Brianna Borders was the Xerces Society’s plant ecologist from 2010 to 2015 and helped launch Project Milkweed, a nationwide initiative to promote milkweed conservation and increase milkweed seed availability for use in monarch butterfly and pollinator habitat restoration projects. Brianna has a master’s degree in biological sciences from California State University, Chico, where her research focused on the restoration of riparian forests on the Sacramento River. She has also managed a native plant seed production program in California’s San Joaquin Valley, taught biology at Bunker Hill Community College and Clark College, and assisted with plant-based ecological research on Nantucket Island and at Mount St. Helens.
Candace Fallon, conservation biologist for the Endangered Species Program at the Xerces Society, has worked for more than a decade in field ecology, botany, and land management throughout the western United States. She manages several aspects of Xerces’ Western Monarch Conservation Campaign, including the Western Monarch Thanksgiving Count, a citizen science program based in California. She has extensive experience in habitat restoration and species inventories and monitoring.
Eric Lee-Mäder, M.S., is co-director of the Pollinator Conservation Program at the Xerces Society. In this role Eric works across the world with farmers and agencies like the U.S. Department of Agriculture and the United Nations Food and Agriculture Organization to enhance functional biodiversity in working agricultural lands. This includes consulting support for a USDA private lands conservation program targeting the federally endangered Karner blue butterfly. He previously worked as an extension farm educator, a commercial beekeeper, and a crop consultant for the native seed industry. Eric is the co-author of several books including the best-selling Attracting Native Pollinators, and Farming with Beneficial Insects: Strategies for Ecological Pest Management.
Matthew Shepherd has been with the Xerces Society since 1999, currently serving as the communications director and previously working on the Pollinator Conservation Program. Matthew has authored or co-authored numerous articles and other publications, including the Xerces Society’s Pollinator Conservation Handbook and Attracting Native Pollinators. Before joining Xerces, Matthew worked in both England and Kenya on community-based conservation programs and with partners in business and the local community to manage Samphire Hoe, an award-winning nature park in Kent.

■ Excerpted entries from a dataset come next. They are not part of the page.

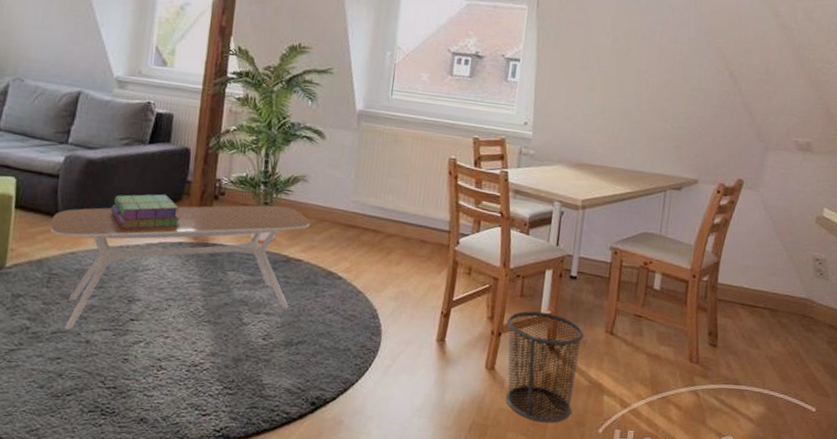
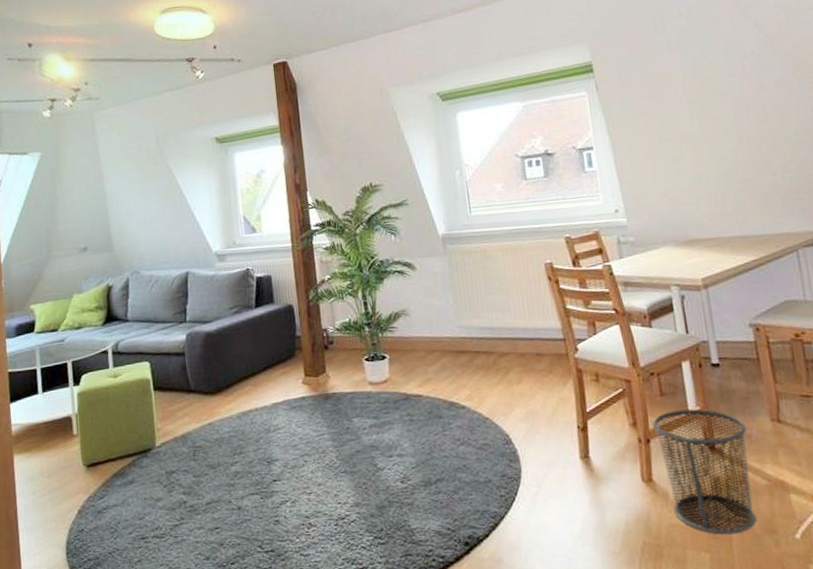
coffee table: present [50,205,311,330] -> none [185,344,422,500]
stack of books: present [111,194,180,230] -> none [234,352,299,393]

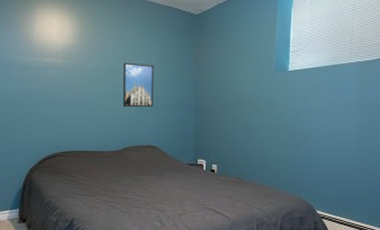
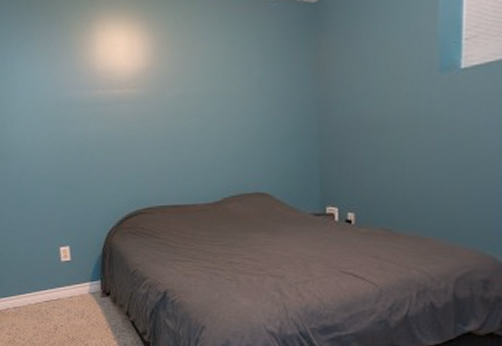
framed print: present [122,62,154,108] -> none [215,82,259,145]

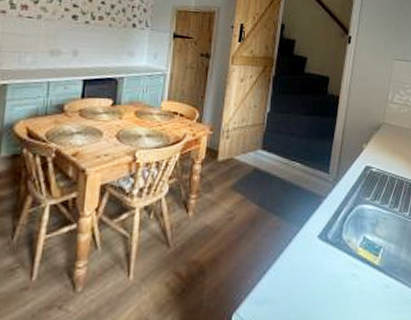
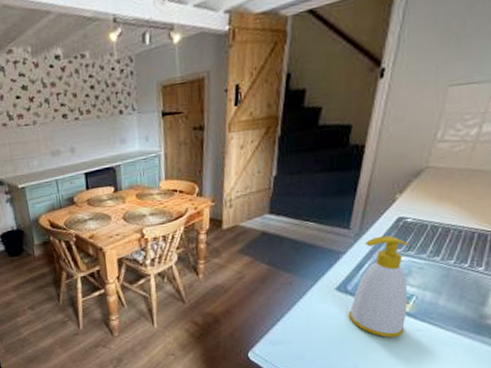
soap bottle: none [329,183,377,295] -> present [348,235,410,338]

Matthew started gardening at his mother’s side and has created and maintained gardens that provide for insects and other wildlife everywhere he has lived.
Robert Michael Pyle (foreword) founded the Xerces Society in 1971 while studying butterfly conservation as a Fulbright Scholar in England. He holds a PhD in butterfly eco-geography from Yale University. His eighteen books include The Audubon Society Field Guide to North American Butterflies, The Butterfly Watcher’s Handbook, The Butterflies of Cascadia, Chasing Monarchs, and Mariposa Road.